Happy birthday, me <:)
Daily Korean lesson = done.
I tried to type “I need more time to study Korean” in Korean but my terminal crashed and Google translate says I was trying to say “I am taking more time” so I’ve got a long way to go.
I find Korean fascinating - it’s incredibly succinct and logical, incredibly regular and fairly straight-forward.
Once you get over the alphabet not being latin, it’s a simple case memorising a lot of rules and of course making 100s of sample sentences and practicing… which is something I’m not doing at the moment but might do in future for kicks.
Maybe I can put my daily Korean practice in this blog, forcing me to practice and learn how to type in Korean.
Watched “The Matrix” for the first time in a few years today. So. Good.
Until recently, this was my favorite film; one that that has pushed me to learn how to code and to ask questions about reality.
The new favorite is of course “Parasite”, a Korean film that came out last year. This film blew my mind. It asked such real and simple questions from the depths of a putrid vision of an existent capitalism, I’ve never been so disturbed and felt so enlightened by a single story. One day I’d like to watch it again but that won’t be for a while, it’s an intense experience that I feel like I won’t be able to enjoy too often.
Annoyed at myself for working on this so late. Time for sleep!

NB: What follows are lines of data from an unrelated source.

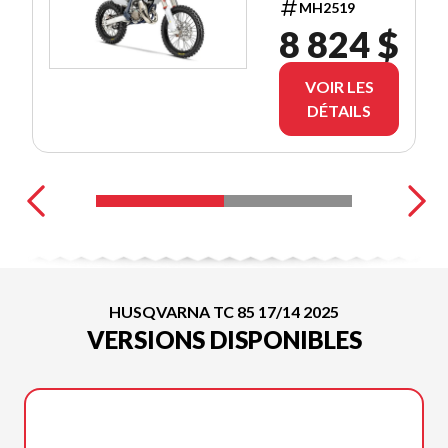
MH2519
8 824 $
VOIR LES
DÉTAILS
HUSQVARNA TC 85 17/14 2025
VERSIONS DISPONIBLES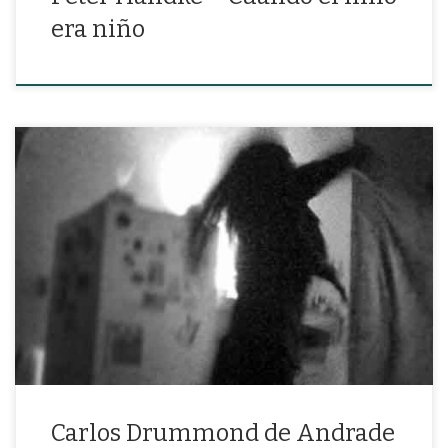
era niño
«El dolor es inevitable. El sufrimiento es opcional.»
Carlos Drummond de Andrade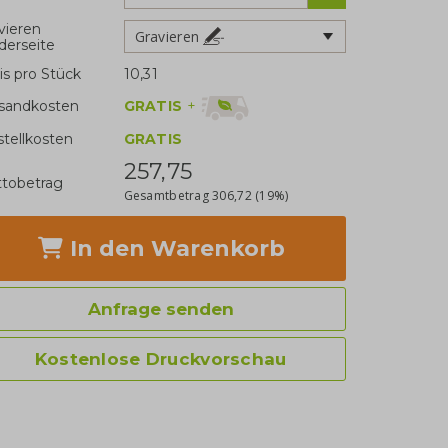
vieren
Gravieren
derseite
is pro Stück
10,31
GRATIS
+
sandkosten
stellkosten
GRATIS
257,75
tobetrag
Gesamtbetrag
306,72
(19%)
In den Warenkorb
Anfrage senden
Kostenlose Druckvorschau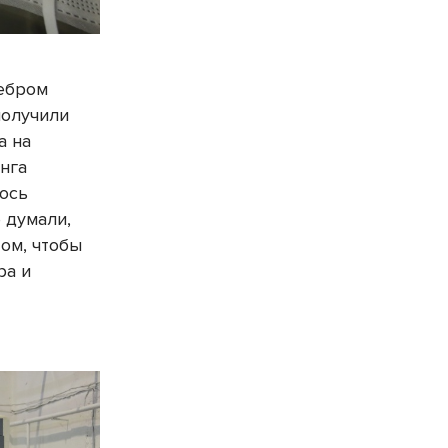
ребром
получили
а на
нга
лось
 думали,
том, чтобы
ра и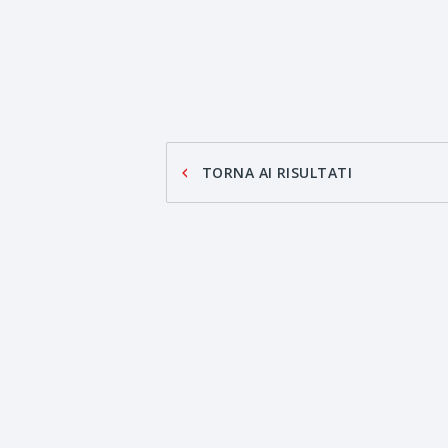
TORNA AI RISULTATI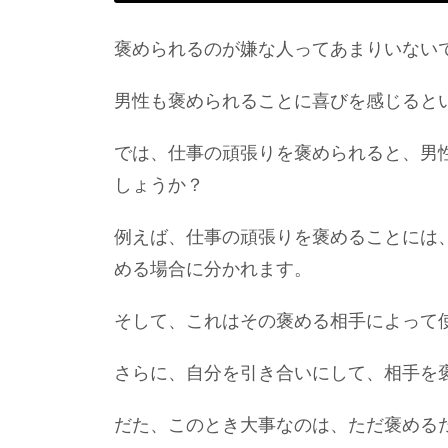
褒められるのが嫌な人ってあまりいない
男性も褒められることに喜びを感じると
では、仕事の頑張りを褒められると、男
しょうか？
例えば、仕事の頑張りを褒めることには
める場合に分かれます。
そして、これはその褒める相手によって
さらに、自分を引き合いにして、相手を
だた、このとき大事なのは、ただ褒める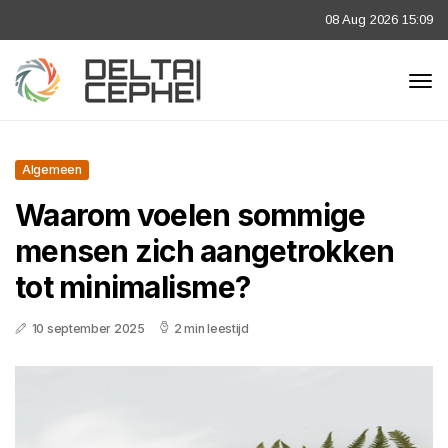
08 Aug 2026 15:09
Algemeen
Waarom voelen sommige
mensen zich aangetrokken
tot minimalisme?
10 september 2025
2 min leestijd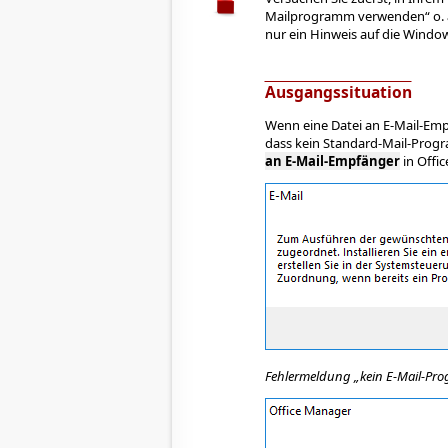
Mailprogramm verwenden“ o. ä.
nur ein Hinweis auf die Window
Ausgangssituation
Wenn eine Datei an E-Mail-Em
dass kein Standard-Mail-Progra
an E-Mail-Empfänger
in Offi
Fehlermeldung „kein E-Mail-Pr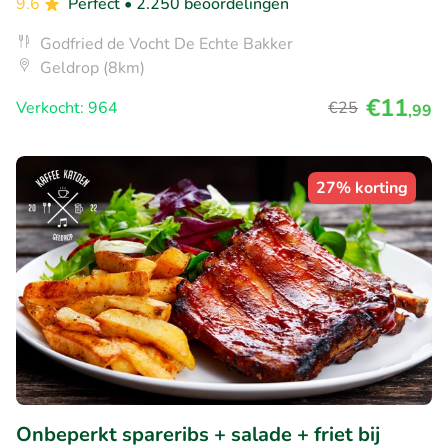
9.6
Perfect
• 2.250 beoordelingen
Godfried de Vocht De Echte Bakker
Geldrop (8km)
€11
Verkocht: 964
€25
,99
27% korting
Onbeperkt spareribs + salade + friet bij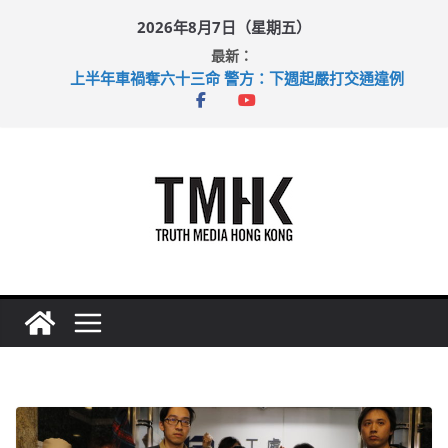
Skip
2026年8月7日（星期五）
to
最新：
content
上半年車禍奪六十三命 警方：下週起嚴打交通違例
性罪行修例獲九成支持 鄧炳強：爭取今屆任期內完成立法
涉造假公屋富戶申報表 倉管員准保釋候訊
足球盛會次場激戰 祖雲達斯挫車路士
上半年純利大增七成 國泰：下半年油價續波動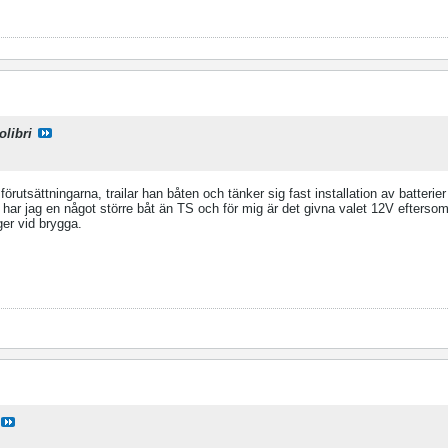
libri
örutsättningarna, trailar han båten och tänker sig fast installation av batteri
har jag en något större båt än TS och för mig är det givna valet 12V eftersom
ger vid brygga.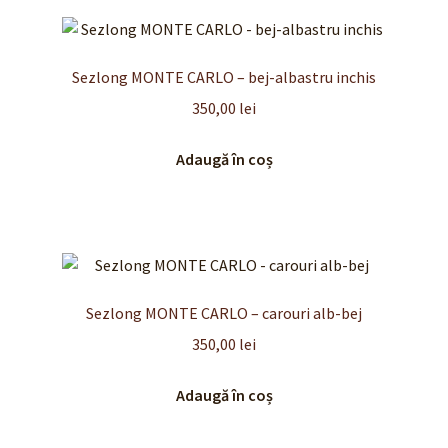
Sezlong MONTE CARLO – bej-albastru inchis
350,00
lei
Adaugă în coș
Sezlong MONTE CARLO – carouri alb-bej
350,00
lei
Adaugă în coș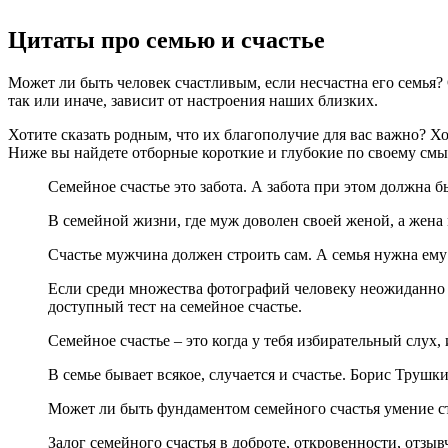
Цитаты про семью и счастье
Может ли быть человек счастливым, если несчастна его семья?
так или иначе, зависит от настроения наших близких.
Хотите сказать родным, что их благополучие для вас важно? Хо
Ниже вы найдете отборные короткие и глубокие по своему смы
Семейное счастье это забота. А забота при этом должна
В семейной жизни, где муж доволен своей женой, а жена 
Счастье мужчина должен строить сам. А семья нужна ему д
Если среди множества фотографий человеку неожиданно п
доступный тест на семейное счастье.
Семейное счастье – это когда у тебя избирательный слух,
В семье бывает всякое, случается и счастье. Борис Трушки
Может ли быть фундаментом семейного счастья умение ст
Залог семейного счастья в доброте, откровенности, отзыв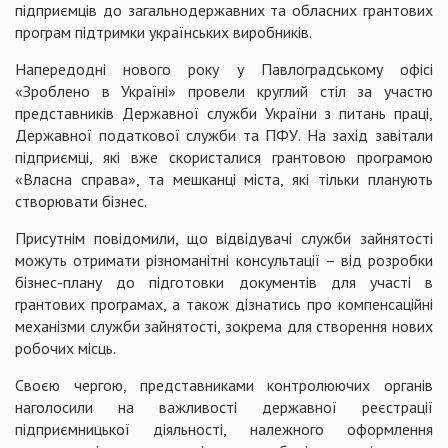
підприємців до загальнодержавних та обласних грантових
програм підтримки українських виробників.
Напередодні нового року у Павлоградському офісі
«Зроблено в Україні» провели круглий стіл за участю
представників Державної служби України з питань праці,
Державної податкової служби та ПФУ. На захід завітали
підприємці, які вже скористалися грантовою програмою
«Власна справа», та мешканці міста, які тільки планують
створювати бізнес.
Присутнім повідомили, що відвідувачі служби зайнятості
можуть отримати різноманітні консультації – від розробки
бізнес-плану до підготовки документів для участі в
грантових програмах, а також дізнатись про компенсаційні
механізми служби зайнятості, зокрема для створення нових
робочих місць.
Своєю чергою, представниками контролюючих органів
наголосили на важливості державної реєстрації
підприємницької діяльності, належного оформлення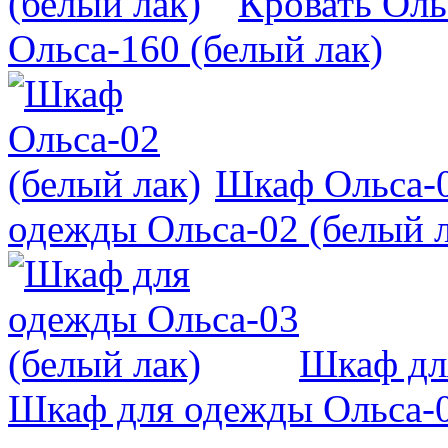
Кровать Оль
Ольса-160 (белый лак)
Шкаф Ольса-0
одежды Ольса-02 (белый л
Шкаф для
Шкаф для одежды Ольса-0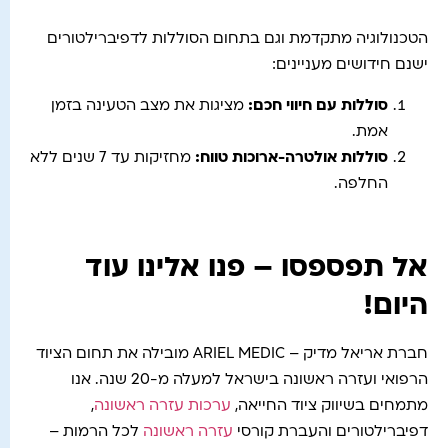
הטכנולוגיה מתקדמת וגם בתחום הסוללות לדפיברילטורים
ישנם חידושים מעניינים:
סוללות עם חיווי חכם
:
מציגות את מצב הטעינה בזמן
אמת.
סוללות אולטרה-ארוכות טווח
:
מחזיקות עד 7 שנים ללא
החלפה.
אל תפספסו – פנו אלינו עוד
היום!
חברת אריאל מדיק – ARIEL MEDIC מובילה את תחום הציוד
הרפואי ועזרה ראשונה בישראל למעלה מ-20 שנה. אנו
מתמחים בשיווק ציוד החייאה,
ערכות עזרה ראשונה
,
דפיברילטורים והעברת קורסי
עזרה ראשונה
לכל הרמות –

It seems that the Dockerfile maintained by the hugo team is very restricted which also makes debugging quite difficult. Well at least it makes things difficult for me, someone who isn’t exactly a docker whiz kid.
I think I’m going to have to write my own Dockerfile that I can actually work with for the sake of being able to debug stuff a lot more easily.
Wow this is frustrating. There is a Dockerfile provided by the gohugoio/hugo repo but there are no docs on how to use it. It seems to not find the content I’m mounting into it. Maybe I should try mounting it at the root…
OK. I’m giving up on this for now. I want my blog to be dockerised. I’ll do that instead.
This evening I’m trying to figure out how to get rid of the flash of background when navigating within the iframe in my personal website.
As far as I can see this is due to how the browser treats the iframe whilst it is loading content. Normally the rendering of the new page is delayed until there is a full viewport of rendered webpage ready to be displayed. But when navigating within an iframe, there’s a short period of time where a blank viewport is shown - at least on my personal site.
I’m kind of regretting putting the most important, most changeable content in an iframe. Maybe I should have put the nav bar in an iframe, but then I would have to implement the layout in multiple places and that would suck.
Currently, I can deploy a new app and the infrastructure for it in a single commit. Pretty dope. BUT, want I really want is for my apps to be built and/or run within docker containers.
At the moment, I think keeping the build.sh
build scripts
allows for some more flexible deployment of various things,
e.g. sending an email out when my blog updates, restarting
the nginx docker image when the config changes etc. So
build.sh
is here to stay.
Some of these build.sh
however would be much better off
building docker images and running them in such a way that
they can share volumes. The simplest way to achieve this is
I think to use docker-compose
, which I am already using
for the nginx reverse proxy.
So, next steps to bring dockerised auto deployment closer to reality:
- rewrite blog building script as a
Dockerfile
- expose built static files using a docker volume, shared with the nginx container
- repeat for all apps
In some cases, I will try to reuse common build steps of
apps - e.g. a few apps of mine are built using Parcel, so I
can use a single Dockerfile
for those.
But not now it’s late I should be asleep D:
I know I shouldn’t but I was just working late for a bit. I’m feeling restless, possibly because it’s birthday week.
My birthday is on Saturday and I’ve invited a few close friends to a virtual get-together. Hopefully they’re keen for some virtual fun and games.
Clearly we’ll have to have a real party when things return to normal.